He stuck his arms akimbo, and planted himself directly in front of me, frowning ominously. “Let us waste no more words,” he said. “If I have made a mistake, I shall be ready to offer you a full apology. If not—But that is nothing to the purpose. I am Lieutenant-General Graf von Rosenau, at your service, and I have reason to believe that my son, Graf Albrecht von Rosenau, a lieutenant in his Imperial and Royal Majesty’s 99th Croat Regiment, has made a runaway match with a certain Signorina Bianca Marinelli of Venice. Are you prepared to give me your word of honour as a gentleman and an Englishman that you are not privy to this affair?”

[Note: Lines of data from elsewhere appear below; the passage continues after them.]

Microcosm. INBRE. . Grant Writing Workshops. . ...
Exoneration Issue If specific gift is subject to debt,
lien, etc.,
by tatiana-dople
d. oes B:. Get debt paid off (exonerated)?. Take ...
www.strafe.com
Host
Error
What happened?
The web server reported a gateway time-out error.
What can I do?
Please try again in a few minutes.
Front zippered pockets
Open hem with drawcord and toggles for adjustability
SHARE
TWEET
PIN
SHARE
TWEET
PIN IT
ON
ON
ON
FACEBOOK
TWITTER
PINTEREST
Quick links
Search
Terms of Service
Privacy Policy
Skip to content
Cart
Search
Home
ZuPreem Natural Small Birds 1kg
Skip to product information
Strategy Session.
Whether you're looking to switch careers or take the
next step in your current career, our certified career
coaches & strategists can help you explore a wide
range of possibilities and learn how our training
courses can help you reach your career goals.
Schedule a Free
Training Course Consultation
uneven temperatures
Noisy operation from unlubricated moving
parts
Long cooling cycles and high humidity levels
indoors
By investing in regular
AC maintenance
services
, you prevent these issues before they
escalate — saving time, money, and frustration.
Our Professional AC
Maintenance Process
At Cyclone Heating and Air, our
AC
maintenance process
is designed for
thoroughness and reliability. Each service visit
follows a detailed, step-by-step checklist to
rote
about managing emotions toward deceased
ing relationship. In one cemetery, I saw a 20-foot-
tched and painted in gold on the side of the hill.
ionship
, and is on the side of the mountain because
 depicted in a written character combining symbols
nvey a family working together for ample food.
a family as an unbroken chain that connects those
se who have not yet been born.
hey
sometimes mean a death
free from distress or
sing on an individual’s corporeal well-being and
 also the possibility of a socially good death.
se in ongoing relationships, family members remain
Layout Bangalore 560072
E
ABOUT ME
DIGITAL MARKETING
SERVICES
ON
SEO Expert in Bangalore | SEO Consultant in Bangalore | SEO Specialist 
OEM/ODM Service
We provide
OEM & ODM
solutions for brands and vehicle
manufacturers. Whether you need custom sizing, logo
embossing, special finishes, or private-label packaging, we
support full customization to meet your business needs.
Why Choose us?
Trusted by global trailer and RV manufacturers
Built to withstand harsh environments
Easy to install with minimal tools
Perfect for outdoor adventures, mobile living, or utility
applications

At these terrible words I felt my blood run cold. I may have lost my presence of mind; but I don’t know how I could have got out of the dilemma even if I had preserved it.
“Your son has not yet arrived,” I stammered.
He pounced upon me like a cat upon a mouse, and gripped both my arms above the elbow. “Is he married?” he hissed, with his red nose a couple of inches from mine.
“No,” I answered, “he is not. Perhaps I had better say at once that if you use personal violence I shall defend myself, in spite of your age.”
Upon this he was kind enough to relax his hold.
“And pray, sir,” he resumed, in a somewhat more temperate tone, after a short period of reflection, “what have you to do with all this?”
“I am not bound to answer your questions, Herr Graf,” I replied; “but, as things have turned out, I have no special objection to doing so. Out of pure good-nature to your son, who was detained by duty in Venice at the last moment, I consented to bring the Signorina Marinelli here yesterday, and to await his arrival, which I am now expecting.”
“So you ran away with the girl, instead of Albrecht, did you? Ho, ho, ho!”
I had seldom heard a more grating or disagreeable laugh.